__TASK OBJECTIVE__
Scan the records below and report how many lines contain the word "presentation", giving the number by itself.

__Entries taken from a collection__

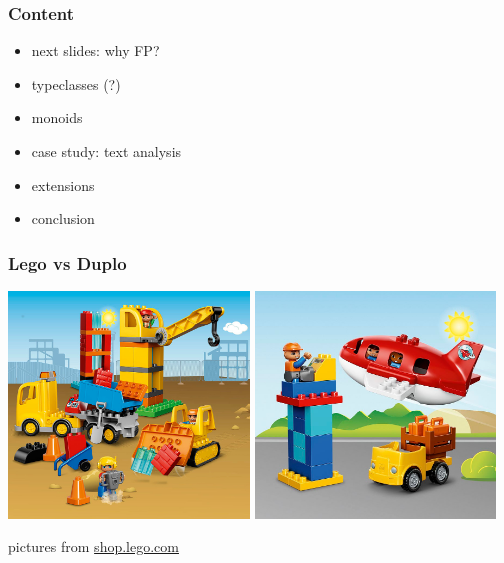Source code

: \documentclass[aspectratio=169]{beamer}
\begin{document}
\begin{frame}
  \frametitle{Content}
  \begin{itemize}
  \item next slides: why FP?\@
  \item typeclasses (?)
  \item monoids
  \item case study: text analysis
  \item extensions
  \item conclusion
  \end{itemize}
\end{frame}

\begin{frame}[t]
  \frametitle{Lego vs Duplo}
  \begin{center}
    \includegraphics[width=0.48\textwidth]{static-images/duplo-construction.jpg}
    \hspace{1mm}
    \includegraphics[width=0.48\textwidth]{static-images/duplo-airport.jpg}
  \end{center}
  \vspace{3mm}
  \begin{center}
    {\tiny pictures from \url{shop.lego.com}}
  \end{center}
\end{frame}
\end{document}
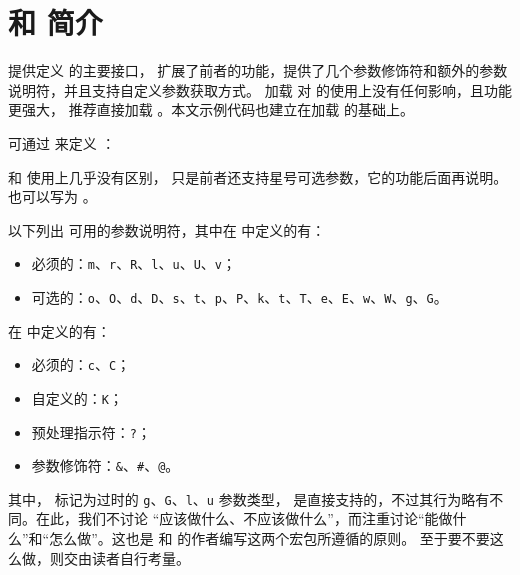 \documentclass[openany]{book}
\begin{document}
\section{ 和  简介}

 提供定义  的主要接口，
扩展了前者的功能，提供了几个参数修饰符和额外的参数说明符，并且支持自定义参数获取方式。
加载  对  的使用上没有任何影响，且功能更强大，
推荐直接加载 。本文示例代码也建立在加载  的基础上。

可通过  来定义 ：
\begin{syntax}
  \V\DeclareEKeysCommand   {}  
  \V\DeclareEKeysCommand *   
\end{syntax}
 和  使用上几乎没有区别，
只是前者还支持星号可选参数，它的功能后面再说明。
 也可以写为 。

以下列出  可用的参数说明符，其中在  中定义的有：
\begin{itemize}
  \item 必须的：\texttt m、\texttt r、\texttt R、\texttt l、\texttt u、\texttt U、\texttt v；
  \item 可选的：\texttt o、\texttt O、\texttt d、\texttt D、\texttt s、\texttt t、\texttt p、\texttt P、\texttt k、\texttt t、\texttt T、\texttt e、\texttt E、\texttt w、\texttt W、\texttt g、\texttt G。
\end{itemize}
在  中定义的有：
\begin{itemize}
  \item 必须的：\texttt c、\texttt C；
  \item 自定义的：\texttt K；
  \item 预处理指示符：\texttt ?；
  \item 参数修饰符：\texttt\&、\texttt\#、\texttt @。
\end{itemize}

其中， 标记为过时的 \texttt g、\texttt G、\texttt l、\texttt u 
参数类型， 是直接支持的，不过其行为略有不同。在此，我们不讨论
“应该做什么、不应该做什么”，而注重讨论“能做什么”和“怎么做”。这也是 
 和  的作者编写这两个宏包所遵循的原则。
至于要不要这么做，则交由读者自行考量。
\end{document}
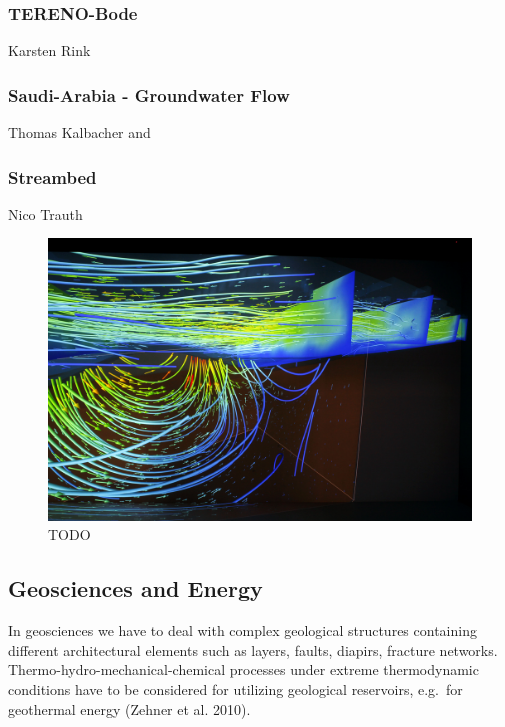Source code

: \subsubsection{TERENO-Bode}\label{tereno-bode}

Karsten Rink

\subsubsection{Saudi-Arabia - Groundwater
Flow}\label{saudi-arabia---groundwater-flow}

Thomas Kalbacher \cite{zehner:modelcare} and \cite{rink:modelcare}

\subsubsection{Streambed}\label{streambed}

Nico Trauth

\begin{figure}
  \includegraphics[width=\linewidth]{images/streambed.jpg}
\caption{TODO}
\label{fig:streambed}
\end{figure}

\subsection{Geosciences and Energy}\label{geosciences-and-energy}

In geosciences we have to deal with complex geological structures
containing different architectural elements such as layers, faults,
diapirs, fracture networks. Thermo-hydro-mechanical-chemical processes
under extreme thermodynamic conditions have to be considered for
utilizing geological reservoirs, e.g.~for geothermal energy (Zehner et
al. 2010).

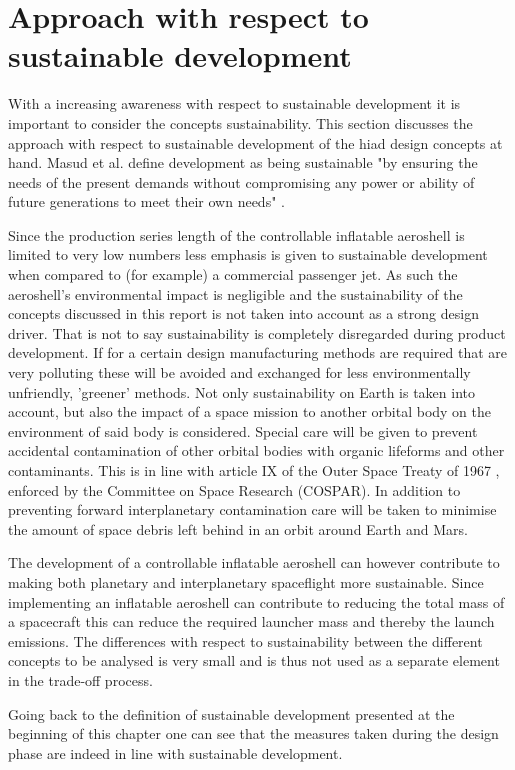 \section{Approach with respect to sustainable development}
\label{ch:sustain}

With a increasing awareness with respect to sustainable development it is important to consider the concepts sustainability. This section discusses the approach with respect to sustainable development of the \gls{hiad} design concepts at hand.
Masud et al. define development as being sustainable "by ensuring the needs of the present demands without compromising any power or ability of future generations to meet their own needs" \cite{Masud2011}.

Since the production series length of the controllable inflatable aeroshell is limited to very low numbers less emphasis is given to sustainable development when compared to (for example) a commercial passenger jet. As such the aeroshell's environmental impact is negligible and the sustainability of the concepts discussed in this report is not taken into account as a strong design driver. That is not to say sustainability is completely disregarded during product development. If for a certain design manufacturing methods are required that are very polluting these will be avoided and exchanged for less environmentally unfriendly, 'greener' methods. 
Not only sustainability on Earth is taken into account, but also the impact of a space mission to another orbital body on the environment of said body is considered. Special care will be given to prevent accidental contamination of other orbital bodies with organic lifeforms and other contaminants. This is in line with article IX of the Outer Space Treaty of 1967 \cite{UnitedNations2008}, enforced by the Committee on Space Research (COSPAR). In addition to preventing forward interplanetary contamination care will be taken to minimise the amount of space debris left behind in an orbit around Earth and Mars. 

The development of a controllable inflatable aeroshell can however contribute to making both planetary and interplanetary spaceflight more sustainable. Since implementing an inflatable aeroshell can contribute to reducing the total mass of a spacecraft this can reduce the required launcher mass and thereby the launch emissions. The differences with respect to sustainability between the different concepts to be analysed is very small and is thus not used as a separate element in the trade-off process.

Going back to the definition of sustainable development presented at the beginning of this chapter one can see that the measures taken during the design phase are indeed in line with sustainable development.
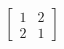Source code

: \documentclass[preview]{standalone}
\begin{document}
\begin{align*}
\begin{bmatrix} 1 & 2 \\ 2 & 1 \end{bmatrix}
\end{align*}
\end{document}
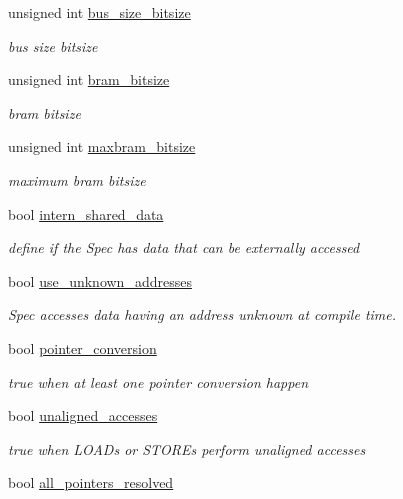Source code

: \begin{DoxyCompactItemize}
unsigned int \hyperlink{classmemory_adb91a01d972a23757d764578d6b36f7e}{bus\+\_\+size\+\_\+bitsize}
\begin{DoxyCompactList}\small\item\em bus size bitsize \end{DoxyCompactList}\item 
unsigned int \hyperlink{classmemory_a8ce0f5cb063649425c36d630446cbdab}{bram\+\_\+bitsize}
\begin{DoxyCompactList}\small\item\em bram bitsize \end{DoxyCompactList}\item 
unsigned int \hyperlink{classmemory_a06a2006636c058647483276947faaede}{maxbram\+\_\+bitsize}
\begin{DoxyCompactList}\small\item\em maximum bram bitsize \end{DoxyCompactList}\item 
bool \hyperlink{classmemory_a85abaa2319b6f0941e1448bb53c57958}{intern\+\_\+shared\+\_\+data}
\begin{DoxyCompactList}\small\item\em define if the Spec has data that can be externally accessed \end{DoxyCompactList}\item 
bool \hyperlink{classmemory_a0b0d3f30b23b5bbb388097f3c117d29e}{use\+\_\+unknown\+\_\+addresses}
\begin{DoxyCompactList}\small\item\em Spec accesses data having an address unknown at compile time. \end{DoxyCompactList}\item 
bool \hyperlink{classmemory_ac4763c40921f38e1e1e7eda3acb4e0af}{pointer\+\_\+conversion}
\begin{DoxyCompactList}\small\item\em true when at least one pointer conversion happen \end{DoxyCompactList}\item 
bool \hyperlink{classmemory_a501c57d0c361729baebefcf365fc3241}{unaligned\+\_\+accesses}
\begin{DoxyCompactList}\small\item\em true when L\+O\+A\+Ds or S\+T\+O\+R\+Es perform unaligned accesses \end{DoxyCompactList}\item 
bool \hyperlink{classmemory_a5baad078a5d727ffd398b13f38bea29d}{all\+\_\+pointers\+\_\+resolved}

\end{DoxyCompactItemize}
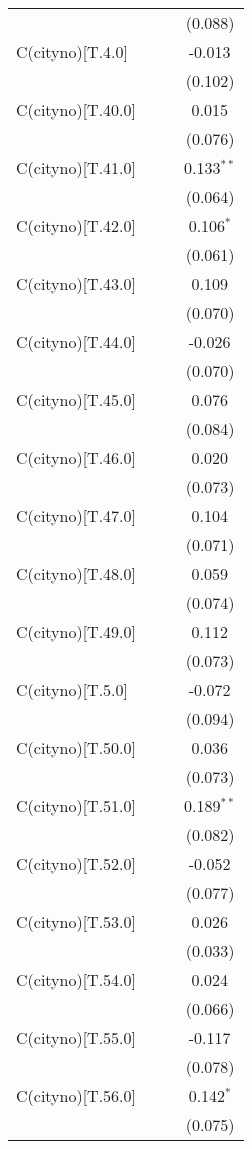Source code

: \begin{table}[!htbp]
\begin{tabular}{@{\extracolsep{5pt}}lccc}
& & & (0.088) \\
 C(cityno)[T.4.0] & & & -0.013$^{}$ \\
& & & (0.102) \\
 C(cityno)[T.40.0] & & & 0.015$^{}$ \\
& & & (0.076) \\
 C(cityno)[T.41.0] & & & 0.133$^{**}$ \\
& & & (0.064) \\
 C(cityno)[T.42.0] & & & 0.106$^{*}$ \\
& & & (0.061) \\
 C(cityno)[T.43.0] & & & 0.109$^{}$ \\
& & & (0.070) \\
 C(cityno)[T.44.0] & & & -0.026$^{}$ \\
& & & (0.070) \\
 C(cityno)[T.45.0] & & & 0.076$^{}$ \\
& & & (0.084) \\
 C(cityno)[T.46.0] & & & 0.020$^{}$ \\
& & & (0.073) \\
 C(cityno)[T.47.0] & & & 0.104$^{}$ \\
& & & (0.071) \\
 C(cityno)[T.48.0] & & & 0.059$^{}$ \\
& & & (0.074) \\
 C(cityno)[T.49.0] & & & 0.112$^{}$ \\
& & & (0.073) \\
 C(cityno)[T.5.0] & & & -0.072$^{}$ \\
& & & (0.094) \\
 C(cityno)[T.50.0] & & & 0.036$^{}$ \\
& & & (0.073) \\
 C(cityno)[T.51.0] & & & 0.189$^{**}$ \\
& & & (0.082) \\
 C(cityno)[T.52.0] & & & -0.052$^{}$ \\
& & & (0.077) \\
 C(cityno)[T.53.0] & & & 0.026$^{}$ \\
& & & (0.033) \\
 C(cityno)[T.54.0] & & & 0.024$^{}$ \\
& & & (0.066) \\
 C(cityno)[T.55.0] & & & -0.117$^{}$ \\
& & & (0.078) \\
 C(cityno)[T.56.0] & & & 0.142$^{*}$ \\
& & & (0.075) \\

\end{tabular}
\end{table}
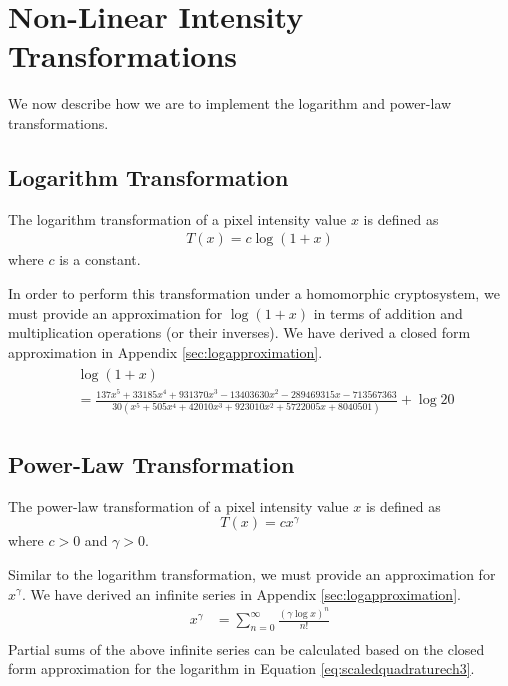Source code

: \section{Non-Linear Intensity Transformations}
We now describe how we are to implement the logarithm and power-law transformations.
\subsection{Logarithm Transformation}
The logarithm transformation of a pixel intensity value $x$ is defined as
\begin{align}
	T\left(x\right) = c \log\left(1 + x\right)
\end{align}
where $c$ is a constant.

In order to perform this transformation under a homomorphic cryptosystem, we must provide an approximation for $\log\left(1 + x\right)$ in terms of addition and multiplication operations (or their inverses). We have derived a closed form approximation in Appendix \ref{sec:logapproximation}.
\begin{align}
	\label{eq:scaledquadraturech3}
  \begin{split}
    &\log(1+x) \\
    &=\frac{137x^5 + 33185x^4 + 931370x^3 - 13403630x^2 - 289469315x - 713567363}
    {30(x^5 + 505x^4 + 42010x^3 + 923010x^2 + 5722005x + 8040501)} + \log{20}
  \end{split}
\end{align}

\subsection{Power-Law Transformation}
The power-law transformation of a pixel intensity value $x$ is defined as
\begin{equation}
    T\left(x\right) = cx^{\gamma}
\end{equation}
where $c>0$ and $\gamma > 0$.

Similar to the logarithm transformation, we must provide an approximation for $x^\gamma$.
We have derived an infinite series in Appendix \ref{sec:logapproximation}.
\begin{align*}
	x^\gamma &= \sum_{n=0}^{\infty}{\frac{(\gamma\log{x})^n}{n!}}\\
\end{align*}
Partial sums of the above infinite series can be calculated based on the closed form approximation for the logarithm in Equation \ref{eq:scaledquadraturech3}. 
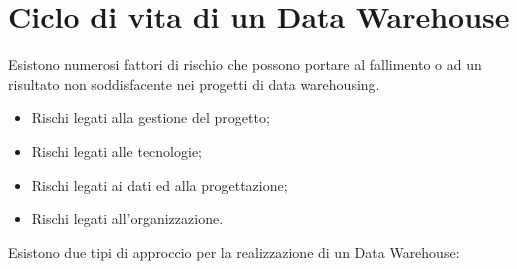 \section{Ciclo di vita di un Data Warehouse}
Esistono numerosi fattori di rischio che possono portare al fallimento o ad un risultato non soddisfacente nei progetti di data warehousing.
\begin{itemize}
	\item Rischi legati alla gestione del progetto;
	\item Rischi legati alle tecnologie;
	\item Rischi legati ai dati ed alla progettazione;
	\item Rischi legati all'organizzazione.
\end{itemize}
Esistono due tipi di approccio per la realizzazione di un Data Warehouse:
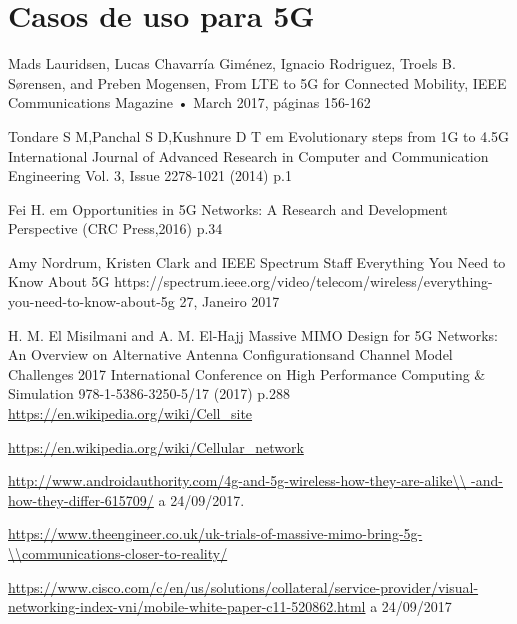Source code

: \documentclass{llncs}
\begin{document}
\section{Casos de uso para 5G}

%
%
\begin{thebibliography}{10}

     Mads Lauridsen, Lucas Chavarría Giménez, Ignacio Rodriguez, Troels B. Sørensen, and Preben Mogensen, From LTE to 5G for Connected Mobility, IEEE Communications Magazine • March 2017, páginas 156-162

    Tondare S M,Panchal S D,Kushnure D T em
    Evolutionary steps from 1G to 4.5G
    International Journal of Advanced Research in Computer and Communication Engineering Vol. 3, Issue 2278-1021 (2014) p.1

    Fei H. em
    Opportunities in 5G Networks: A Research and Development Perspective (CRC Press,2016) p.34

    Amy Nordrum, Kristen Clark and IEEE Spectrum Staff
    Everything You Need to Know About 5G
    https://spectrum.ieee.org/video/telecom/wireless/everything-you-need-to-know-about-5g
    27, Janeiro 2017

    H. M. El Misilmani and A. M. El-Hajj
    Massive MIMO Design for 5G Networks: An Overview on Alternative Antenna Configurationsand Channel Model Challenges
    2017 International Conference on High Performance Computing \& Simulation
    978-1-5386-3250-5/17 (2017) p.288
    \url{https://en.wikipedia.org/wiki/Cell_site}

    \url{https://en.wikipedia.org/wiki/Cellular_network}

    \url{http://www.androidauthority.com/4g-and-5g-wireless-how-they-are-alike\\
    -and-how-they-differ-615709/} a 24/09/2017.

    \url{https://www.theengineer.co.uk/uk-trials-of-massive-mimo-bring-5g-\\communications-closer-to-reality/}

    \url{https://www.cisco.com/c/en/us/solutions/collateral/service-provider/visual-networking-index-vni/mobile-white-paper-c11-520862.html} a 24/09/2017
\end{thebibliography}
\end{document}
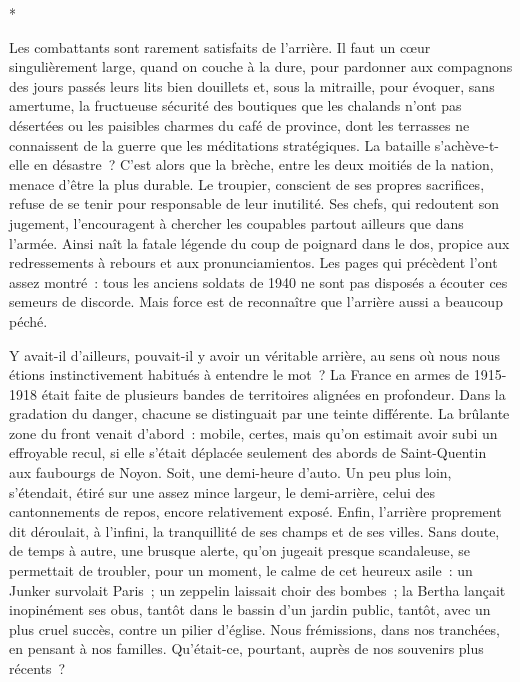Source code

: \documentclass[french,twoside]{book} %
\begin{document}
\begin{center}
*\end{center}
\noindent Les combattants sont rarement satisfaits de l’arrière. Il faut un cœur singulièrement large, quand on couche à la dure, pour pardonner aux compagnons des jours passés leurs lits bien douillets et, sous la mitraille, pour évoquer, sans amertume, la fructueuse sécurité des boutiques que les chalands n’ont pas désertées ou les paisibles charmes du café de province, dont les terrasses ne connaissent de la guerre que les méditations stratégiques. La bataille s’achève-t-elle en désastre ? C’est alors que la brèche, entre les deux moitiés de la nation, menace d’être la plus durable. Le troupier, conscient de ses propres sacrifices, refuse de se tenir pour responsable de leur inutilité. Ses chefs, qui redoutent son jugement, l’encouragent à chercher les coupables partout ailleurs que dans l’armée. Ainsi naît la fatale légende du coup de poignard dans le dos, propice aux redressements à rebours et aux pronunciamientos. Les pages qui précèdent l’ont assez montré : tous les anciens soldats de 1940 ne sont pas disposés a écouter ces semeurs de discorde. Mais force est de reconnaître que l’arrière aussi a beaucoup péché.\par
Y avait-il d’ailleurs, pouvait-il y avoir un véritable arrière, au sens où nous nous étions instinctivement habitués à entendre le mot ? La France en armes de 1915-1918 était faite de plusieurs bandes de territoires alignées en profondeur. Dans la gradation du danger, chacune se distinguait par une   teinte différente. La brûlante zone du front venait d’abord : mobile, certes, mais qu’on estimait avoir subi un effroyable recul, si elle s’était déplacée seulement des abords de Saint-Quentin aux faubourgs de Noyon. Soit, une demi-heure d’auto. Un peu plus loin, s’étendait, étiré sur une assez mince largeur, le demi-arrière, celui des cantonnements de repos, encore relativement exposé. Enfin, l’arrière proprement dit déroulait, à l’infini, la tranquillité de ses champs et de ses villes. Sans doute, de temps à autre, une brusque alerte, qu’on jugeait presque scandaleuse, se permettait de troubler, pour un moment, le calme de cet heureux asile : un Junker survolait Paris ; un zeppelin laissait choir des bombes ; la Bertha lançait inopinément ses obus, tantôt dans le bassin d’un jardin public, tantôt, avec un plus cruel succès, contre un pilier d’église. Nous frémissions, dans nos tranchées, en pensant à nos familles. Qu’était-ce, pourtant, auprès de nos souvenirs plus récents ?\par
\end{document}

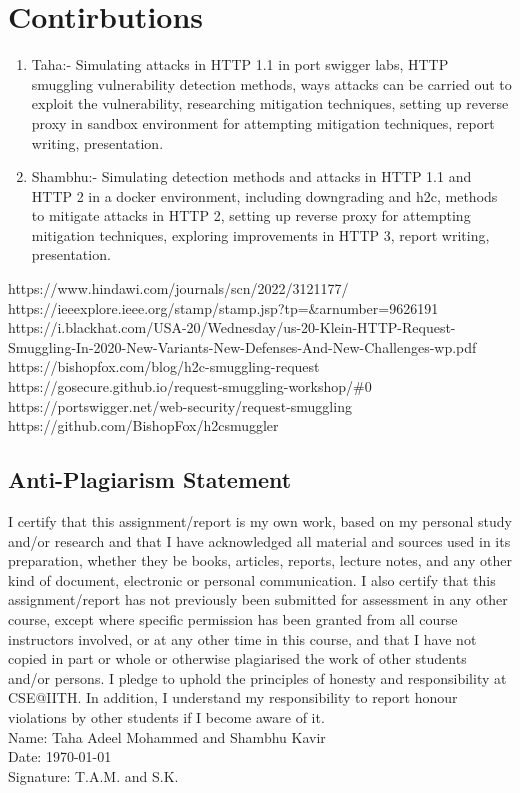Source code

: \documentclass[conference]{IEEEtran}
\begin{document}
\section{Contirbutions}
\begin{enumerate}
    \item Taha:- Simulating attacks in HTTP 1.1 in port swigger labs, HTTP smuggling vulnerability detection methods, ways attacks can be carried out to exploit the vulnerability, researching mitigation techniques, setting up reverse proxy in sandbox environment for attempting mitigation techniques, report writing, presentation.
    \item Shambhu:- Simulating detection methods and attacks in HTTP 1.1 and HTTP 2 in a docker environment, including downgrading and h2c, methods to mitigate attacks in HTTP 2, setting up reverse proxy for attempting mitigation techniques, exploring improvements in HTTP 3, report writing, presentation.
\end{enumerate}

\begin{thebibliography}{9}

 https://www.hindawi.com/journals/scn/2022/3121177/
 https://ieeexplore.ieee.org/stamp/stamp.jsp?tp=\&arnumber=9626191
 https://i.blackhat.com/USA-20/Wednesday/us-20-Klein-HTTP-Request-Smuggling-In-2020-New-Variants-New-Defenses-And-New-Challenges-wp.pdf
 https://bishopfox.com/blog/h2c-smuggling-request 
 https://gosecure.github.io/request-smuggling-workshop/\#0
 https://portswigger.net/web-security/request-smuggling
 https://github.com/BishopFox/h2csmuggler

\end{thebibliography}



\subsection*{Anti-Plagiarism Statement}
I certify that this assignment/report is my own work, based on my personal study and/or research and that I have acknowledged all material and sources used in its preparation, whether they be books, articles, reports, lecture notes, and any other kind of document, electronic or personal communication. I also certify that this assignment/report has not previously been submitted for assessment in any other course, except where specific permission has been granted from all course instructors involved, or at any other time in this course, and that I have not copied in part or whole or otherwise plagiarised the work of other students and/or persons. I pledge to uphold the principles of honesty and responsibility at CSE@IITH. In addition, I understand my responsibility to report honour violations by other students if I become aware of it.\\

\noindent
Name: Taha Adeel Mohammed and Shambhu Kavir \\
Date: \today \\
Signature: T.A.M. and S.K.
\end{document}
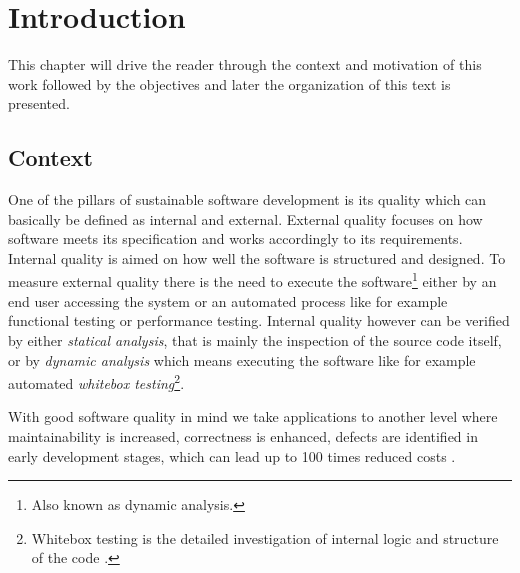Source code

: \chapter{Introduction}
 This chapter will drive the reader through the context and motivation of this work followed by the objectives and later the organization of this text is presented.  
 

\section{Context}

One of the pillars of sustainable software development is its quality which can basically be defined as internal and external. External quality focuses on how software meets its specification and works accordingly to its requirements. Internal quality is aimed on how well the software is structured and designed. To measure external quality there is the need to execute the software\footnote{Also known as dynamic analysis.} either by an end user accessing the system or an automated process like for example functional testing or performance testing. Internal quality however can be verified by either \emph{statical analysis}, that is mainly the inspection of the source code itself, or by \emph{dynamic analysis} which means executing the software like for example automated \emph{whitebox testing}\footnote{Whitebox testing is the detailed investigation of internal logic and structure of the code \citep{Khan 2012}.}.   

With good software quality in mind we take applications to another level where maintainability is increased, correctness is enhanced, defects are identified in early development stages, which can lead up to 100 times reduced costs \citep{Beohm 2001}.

__SOLUTION__
2